By Rachel Giese and Caroline Alphonso | Published May 31 2013 by The Globe & Mail
Others remain unconvinced. Large-scale tests “are asked to assess too many things,” argues Daniel Laitsch, an associate professor of education at Simon Fraser University. He feels that, no matter what the stated purpose, they are meant to measure, along with student achievement, that of teachers, schools, curriculum and entire jurisdictions as well, which stretches their validity in appraising any of them.
In fact, Prof. Laitsch calls testing students “an atrocious way to evaluate teacher effectiveness, without any research to support the theory.”

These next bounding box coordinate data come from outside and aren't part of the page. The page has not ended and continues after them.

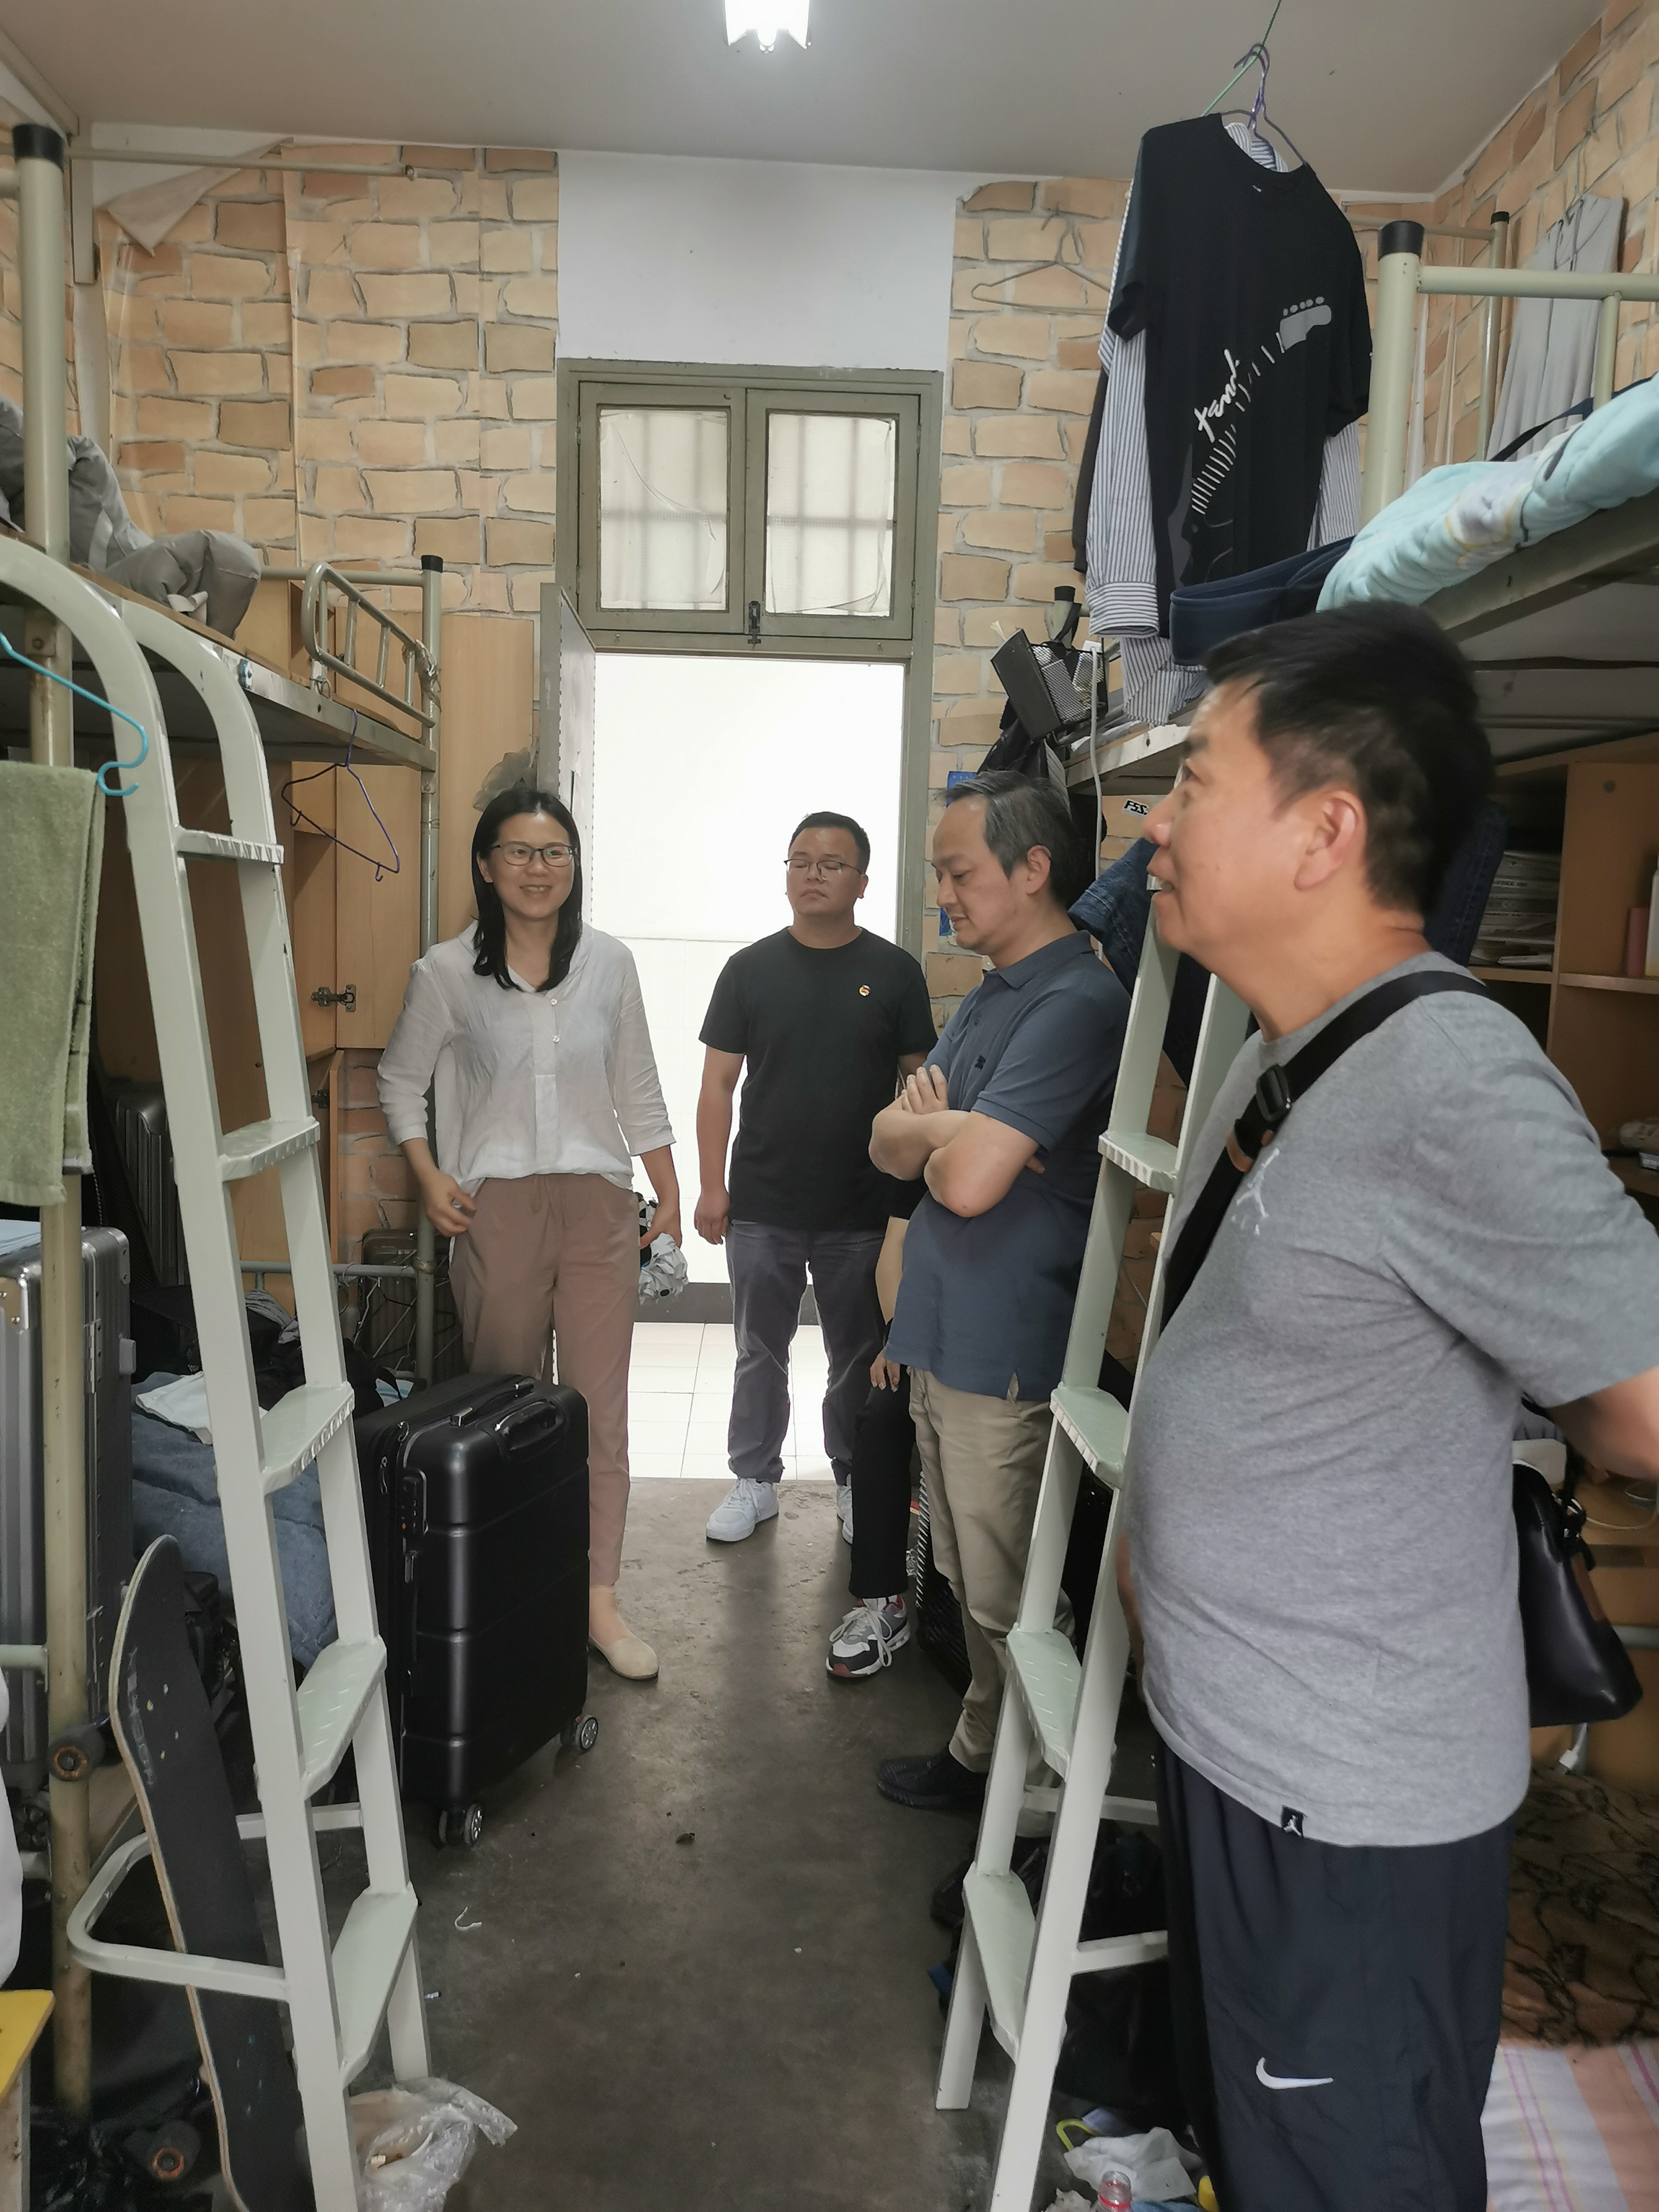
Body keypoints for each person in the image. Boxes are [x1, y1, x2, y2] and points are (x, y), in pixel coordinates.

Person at [1120, 604, 1659, 2212]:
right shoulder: (1293, 1055)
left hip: (1346, 1814)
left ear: (1324, 831)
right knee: (1266, 2161)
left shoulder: (1454, 1083)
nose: (1152, 825)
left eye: (1194, 781)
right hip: (1244, 1753)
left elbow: (1647, 1406)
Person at [377, 785, 680, 1683]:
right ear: (486, 864)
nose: (538, 869)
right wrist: (429, 1175)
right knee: (502, 1410)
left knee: (599, 1413)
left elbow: (637, 1084)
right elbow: (400, 1081)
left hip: (597, 1206)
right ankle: (509, 1591)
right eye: (518, 851)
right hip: (495, 1210)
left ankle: (596, 1601)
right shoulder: (445, 973)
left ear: (574, 865)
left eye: (554, 853)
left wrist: (670, 1185)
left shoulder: (610, 963)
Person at [870, 771, 1129, 1811]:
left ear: (1032, 869)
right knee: (966, 1577)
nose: (943, 895)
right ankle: (983, 1754)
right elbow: (887, 1144)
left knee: (1007, 1592)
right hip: (944, 1331)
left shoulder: (1076, 1003)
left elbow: (967, 1182)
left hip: (1003, 1345)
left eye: (959, 872)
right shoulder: (993, 990)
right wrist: (954, 1133)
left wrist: (945, 1135)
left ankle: (1041, 1812)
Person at [694, 811, 936, 1544]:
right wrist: (712, 1186)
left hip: (861, 1207)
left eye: (832, 864)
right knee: (757, 1351)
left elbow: (922, 1089)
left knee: (857, 1359)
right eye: (800, 861)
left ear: (862, 882)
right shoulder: (749, 970)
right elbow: (717, 1087)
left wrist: (914, 1201)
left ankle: (854, 1477)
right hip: (762, 1201)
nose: (813, 874)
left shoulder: (895, 972)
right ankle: (754, 1479)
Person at [824, 1201, 921, 1679]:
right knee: (880, 1415)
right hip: (926, 1329)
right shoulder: (929, 1167)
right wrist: (897, 1339)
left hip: (1016, 1334)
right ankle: (883, 1603)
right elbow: (894, 1250)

Toronto resident Maxeen Paabo agrees and has decided that her son will not participate in this year’s Grade 3 tests. She researched the issue, and reached her conclusion even before the school year began.
“I think the way it is now and the way it’s being used politically is wrong, and it’s a misuse of resources,” she says.
“What the ministry [of education] said is that it is used on a student level, on a class level and on a school level to make improvements. But my understanding on the ground is that that isn’t really happening, that teachers’ regular classroom assessments are doing all that work.”
And does it really keep the system on track? In fact, the correlation between standardized testing and achievement appears to be fuzzy. With myriad factors affecting the education system – among them demographic and economic changes, fluctuation in education budgets, shifts in curriculum – it’s impossible to say unequivocally that where scores have gone up, it’s in any way because of standardized tests.